Suara.com - Komite Kehakiman DPR AS, atau House Judiciary Comitte, menuntut agar dokter kepresidenan memeriksa kesehatan mental Donald Trump.
Jamie Raskin, anggota senior dari Partai Demokrat di Komite Kehakiman DPR AS, secara resmi meminta Trump menjalani evaluasi neuropsikologis atau tes kognitif menyeluruh.
Dikutip dari Axios, Selasa (14/4/2026), desakan ini muncul sebagai reaksi langsung atas pernyataan kontroversial Trump baru-baru ini mengenai ketegangan dengan Iran.
Langkah Raskin ini bukan sekadar permintaan medis biasa.
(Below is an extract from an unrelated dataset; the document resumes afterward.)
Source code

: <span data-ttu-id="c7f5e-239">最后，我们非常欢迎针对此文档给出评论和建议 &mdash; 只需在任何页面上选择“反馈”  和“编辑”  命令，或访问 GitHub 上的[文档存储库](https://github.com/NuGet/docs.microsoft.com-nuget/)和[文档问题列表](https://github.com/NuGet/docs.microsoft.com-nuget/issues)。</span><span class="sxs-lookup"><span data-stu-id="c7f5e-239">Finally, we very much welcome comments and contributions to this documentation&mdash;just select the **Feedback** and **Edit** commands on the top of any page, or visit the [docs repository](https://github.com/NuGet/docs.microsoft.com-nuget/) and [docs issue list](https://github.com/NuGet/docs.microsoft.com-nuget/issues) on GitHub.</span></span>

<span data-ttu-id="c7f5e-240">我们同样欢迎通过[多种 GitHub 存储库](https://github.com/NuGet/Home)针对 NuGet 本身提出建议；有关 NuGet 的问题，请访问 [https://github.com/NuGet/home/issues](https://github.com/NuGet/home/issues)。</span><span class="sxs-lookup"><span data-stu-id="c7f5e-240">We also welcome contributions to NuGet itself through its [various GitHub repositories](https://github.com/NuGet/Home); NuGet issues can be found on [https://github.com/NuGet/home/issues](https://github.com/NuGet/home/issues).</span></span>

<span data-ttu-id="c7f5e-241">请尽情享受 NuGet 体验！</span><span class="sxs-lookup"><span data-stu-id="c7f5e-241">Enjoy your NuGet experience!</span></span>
Ini dipandang sebagai bagian dari strategi yang lebih besar Partai Demokrat, untuk membangun dasar hukum guna mengaktifkan Amandemen ke-25 Konstitusi AS.
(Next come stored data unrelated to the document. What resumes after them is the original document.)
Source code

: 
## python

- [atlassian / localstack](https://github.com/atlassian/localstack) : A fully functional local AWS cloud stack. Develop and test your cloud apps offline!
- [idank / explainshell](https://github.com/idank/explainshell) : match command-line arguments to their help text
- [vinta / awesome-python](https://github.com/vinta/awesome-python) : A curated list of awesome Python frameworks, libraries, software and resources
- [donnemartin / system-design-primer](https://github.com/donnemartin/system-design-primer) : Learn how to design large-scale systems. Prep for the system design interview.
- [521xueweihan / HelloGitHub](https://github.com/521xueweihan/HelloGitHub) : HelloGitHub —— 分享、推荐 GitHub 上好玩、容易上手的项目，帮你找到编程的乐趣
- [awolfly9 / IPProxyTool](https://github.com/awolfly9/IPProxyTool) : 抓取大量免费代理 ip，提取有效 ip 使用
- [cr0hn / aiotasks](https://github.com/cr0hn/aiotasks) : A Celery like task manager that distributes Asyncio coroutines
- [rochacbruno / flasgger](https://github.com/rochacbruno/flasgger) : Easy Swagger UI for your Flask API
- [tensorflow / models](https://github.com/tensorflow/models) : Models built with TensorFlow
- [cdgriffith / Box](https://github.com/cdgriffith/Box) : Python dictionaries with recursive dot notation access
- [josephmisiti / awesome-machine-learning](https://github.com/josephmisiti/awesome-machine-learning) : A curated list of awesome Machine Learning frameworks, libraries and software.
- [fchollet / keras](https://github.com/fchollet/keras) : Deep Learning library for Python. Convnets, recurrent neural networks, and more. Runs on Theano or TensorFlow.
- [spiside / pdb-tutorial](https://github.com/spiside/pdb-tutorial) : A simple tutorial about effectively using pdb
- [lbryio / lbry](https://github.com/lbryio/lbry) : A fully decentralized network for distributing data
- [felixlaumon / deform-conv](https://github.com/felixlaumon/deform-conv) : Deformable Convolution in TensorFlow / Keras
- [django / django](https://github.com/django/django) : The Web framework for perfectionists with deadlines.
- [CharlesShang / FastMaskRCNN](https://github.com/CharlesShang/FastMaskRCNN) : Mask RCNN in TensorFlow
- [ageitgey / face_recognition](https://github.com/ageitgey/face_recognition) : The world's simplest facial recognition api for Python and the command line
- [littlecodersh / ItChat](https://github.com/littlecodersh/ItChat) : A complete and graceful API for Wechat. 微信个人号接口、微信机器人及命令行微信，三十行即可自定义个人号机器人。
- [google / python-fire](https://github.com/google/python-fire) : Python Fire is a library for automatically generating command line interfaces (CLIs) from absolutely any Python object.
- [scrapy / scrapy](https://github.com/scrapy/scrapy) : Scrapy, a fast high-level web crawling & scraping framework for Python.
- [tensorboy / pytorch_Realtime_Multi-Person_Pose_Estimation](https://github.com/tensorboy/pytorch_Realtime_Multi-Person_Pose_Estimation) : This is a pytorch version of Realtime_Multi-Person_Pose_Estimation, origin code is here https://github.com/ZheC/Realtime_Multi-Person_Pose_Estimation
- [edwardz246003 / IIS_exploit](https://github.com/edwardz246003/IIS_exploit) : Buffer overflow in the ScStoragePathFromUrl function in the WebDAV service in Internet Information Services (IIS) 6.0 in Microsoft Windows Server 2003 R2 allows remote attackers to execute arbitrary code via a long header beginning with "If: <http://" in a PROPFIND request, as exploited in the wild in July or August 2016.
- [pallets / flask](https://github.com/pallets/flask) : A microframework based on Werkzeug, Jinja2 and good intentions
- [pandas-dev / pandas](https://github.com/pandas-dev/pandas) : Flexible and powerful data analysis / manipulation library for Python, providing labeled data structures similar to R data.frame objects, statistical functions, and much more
Amandemen ini memungkinkan pencopotan seorang presiden yang dianggap "tidak mampu menjalankan kekuasaan dan tugas jabatannya."
Retorika Iran yang Memicu Kekhawatiran
Pemicu utama dari tuntutan Raskin adalah, serangkaian pernyataan Trump yang dianggap melampaui batas kewajaran diplomatik.
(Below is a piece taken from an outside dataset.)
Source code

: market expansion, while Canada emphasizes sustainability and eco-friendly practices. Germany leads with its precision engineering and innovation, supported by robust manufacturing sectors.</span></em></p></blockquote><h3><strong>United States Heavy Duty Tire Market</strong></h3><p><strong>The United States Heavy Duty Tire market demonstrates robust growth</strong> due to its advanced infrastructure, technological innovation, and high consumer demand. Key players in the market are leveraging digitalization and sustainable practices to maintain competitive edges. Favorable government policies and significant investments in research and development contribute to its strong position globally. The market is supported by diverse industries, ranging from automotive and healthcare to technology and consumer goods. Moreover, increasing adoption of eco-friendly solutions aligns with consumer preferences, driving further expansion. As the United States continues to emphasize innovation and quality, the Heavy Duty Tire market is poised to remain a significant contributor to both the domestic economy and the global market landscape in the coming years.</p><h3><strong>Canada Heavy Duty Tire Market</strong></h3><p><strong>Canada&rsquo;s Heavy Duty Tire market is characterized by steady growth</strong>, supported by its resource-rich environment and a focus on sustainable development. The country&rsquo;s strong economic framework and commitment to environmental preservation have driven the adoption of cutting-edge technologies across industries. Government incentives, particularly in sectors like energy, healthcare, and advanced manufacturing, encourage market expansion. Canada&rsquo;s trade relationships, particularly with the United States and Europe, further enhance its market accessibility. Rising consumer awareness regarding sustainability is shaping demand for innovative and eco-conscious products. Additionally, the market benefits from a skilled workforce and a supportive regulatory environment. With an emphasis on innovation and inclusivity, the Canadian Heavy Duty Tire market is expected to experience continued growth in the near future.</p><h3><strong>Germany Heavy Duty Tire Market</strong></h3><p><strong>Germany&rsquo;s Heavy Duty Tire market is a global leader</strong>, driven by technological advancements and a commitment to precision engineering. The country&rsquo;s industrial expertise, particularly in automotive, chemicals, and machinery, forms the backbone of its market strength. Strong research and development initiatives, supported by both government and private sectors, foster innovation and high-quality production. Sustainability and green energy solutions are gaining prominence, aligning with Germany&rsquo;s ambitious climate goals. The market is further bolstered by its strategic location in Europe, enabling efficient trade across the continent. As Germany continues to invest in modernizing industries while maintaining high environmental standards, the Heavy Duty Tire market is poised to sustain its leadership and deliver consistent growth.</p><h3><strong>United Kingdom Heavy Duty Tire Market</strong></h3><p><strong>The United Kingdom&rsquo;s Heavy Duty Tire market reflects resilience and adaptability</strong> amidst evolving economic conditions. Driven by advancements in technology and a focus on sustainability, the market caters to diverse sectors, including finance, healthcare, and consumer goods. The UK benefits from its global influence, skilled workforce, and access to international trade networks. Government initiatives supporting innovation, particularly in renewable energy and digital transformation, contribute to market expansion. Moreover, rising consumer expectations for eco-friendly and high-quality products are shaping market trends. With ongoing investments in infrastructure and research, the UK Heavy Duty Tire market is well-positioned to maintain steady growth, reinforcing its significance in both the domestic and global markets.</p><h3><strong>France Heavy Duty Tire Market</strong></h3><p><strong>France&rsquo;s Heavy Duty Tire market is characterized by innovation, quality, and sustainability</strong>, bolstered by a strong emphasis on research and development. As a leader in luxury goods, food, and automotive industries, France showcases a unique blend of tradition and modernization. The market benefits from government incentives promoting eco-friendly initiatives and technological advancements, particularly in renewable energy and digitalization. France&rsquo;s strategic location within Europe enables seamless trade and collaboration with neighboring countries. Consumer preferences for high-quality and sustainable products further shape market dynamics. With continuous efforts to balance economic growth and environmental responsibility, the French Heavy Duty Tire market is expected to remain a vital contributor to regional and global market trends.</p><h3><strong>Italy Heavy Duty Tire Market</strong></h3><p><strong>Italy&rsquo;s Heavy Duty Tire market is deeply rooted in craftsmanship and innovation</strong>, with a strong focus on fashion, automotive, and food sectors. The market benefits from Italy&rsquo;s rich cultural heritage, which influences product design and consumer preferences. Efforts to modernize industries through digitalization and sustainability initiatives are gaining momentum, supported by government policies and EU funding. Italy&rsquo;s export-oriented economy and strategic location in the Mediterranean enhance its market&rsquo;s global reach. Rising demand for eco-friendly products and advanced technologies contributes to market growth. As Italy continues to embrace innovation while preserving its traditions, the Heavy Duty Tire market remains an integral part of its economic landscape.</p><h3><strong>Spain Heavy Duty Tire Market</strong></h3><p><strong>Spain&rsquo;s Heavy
Dalam sepucuk surat yang ditujukan kepada dokter Gedung Putih Sean Barbabella, Raskin menyoroti tuntutan Trump untuk "buka selat itu sialan", serta ancamannya untuk memusnahkan "seluruh peradaban" Iran.
Menurut Raskin, gaya bahasa dan ancaman yang dikeluarkan oleh Trump tersebut **"di luar lingkup politik yang normal".
Ia berargumen, perilaku presiden saat ini menunjukkan penurunan kondisi mental yang signifikan dan memerlukan perhatian medis segera.
Raskin menuliskan dalam suratnya, "kita tidak bisa menyangkal dia tengah memasuki kondisi medis yang mengkhawatirkan," mengisyaratkan bahwa situasi ini telah mencapai titik krisis.
Desakan Transparansi Medis
Raskin tidak hanya meminta skrining kognitif formal, tetapi juga menuntut laporan mendalam mengenai kesehatan fisik dan mental Trump secara total.
Hal ini mencakup permintaan informasi mengenai daftar "semua obat yang saat ini ia konsumsi dan efek samping terhadap pikirannya."
Lebih jauh lagi, politisi asal Maryland tersebut meminta agar Barbabella bersedia memberikan keterangan secara langsung.